On top of this unlovely crew there are the care home privateers. I’ve always wondered why in 75 years of the NHS we have somehow contrived to permit an industry to thrive which is designed to make money out of people at their most mentally and physically fragile. There may be several reasons why property speculators would wish to invest in a group of care homes. Who knows, perhaps some of them really do want to provide care and compassion for the elderly at the end of their lives. And perhaps there really is a species of vegetarian alligators, stoating about the Amazon somewhere.

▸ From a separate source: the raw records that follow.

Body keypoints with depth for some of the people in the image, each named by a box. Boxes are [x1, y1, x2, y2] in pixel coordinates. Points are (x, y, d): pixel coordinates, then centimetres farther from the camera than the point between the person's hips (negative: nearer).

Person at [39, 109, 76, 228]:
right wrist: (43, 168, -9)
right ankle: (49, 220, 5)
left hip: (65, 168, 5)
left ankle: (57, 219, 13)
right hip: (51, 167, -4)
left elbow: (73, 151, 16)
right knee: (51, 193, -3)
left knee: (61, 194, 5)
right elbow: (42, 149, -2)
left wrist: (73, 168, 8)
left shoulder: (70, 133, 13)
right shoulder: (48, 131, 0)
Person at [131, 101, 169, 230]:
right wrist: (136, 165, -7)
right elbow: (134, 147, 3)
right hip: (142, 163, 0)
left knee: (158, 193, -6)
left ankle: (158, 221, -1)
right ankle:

On its website, Care Information Scotland carries this warning: “The payment of care homes is a complex subject and depends on many things which are unique to you.” It’s the first indication that you are about to enter a dark place. You are further informed that the current rates even for ‘publicly-funded service-users’ are £714.90 a week for nursing care and £614.07 a week for residential care. Local councils, it points out, are required to set rates for the care homes they own and manage at a rate equal to the actual cost of providing accommodation and care.

Many hidden trip-wires lay in wait for those who were seduced by Margaret Thatcher’s right-to-buy initiative. It effectively destroyed the concept of affordable housing for the generations to come. This was one of them. Currently, if you have capital assets worth £26,500 or more, including the value of your home, you must meet your own care costs in full. For many people this means having to sell those homes they were told would unlock the key to prosperity. The great council house sell-off con was only ever about enriching the financial services industry.

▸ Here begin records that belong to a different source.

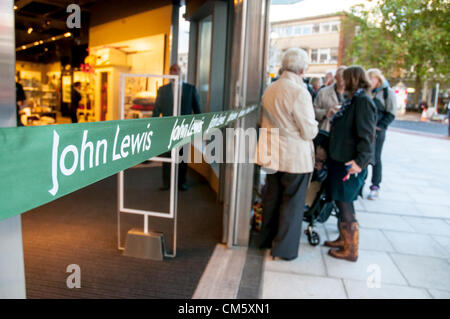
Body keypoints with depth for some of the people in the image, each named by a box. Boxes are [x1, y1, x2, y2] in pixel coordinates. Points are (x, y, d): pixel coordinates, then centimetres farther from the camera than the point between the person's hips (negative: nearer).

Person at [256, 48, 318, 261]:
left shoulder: (270, 89, 4)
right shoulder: (299, 93, -19)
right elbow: (309, 132, -16)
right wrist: (314, 125, 4)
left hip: (273, 154, 7)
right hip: (295, 157, -7)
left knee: (272, 198, 19)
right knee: (292, 203, 7)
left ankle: (267, 239, 35)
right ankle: (285, 249, 18)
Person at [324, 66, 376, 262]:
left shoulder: (363, 101, -15)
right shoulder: (352, 100, 14)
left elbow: (366, 135, -22)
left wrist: (360, 161, -27)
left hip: (350, 163, -9)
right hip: (340, 158, 9)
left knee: (345, 204, -2)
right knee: (340, 201, 17)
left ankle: (351, 250, 11)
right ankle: (343, 239, 31)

The ravages of coronavirus have laid bare the massive gaps that exist in our duty of care to the elderly. Earlier this week my colleague Helen McArdle and I were contacted by several care workers in a private home. They were expressing genuine fear about the way their employers were dealing with an outbreak of Covid-19.

They came forward as a last resort, having been warned that any act of whistle-blowing would result in instant dismissal. Furthermore, they reported that the help they received from the Care Inspectorate was of the chocolate teapot variety.

This was just one of hundreds of care homes whose residents and their families found that in a health crisis such as this they were considered to be second class citizens. Personal Protective Equipment has been scarce and only now are Covid-19 deaths in these places being officially recorded.

Perhaps it’s naïve to have a ‘one-size-fits-all’ social care system for the old and infirm free at the point of delivery. And perhaps too those whose families can afford to contribute to their care must continue to do so. Yet there remains something pernicious and nasty in a system that encourages entrepreneurs to use old people as a means of topping up property portfolios.

Governments move rapidly to impose martial law in times of war and to enforce draconian restrictions on our daily freedoms. During this national health emergency politicians have reached for old war metaphors to convey the scale of the peril. Perhaps, post-coronavirus, we should consider enforcing a state of financial martial law. This would guarantee that our old and infirm are spared the lottery that passes for this country’s system of social care. This would mean tax increases to fund the wholesale nationalisation of our care homes and all care workers being trained and paid according to standard NHS levels. Perhaps though, we just don’t think they’re worth it.

Less than two years ago it was reported that almost 170,000 people across the UK were in arrears on social care repayments, including pensioners struggling to meet sharp increases in their care costs. Some of the cowboys in the private sector were also continuing to charge long after residents had died. Last year, according to Audit Scotland, the Scottish Government had forecast a £1.8bn gap in its projected £18.8bn funding for health and social care by 2024.

Yet, what price do we really place on the value of caring for the vulnerable? Holyrood is pressing to enable its Assisted Dying Bill and we are engaged on a system of eugenics by screening out Down Syndrome. The lives of the most vulnerable human beings in society – unborn children – have no protection at all. Our attitudes to those requiring our care and protection is one of callous indifference. We seem to consider them less than fully human.

Some of us who condemn capitalism and the inhumanity of the free market seem curiously keen to practice it in their choices about who deserves to be cared for.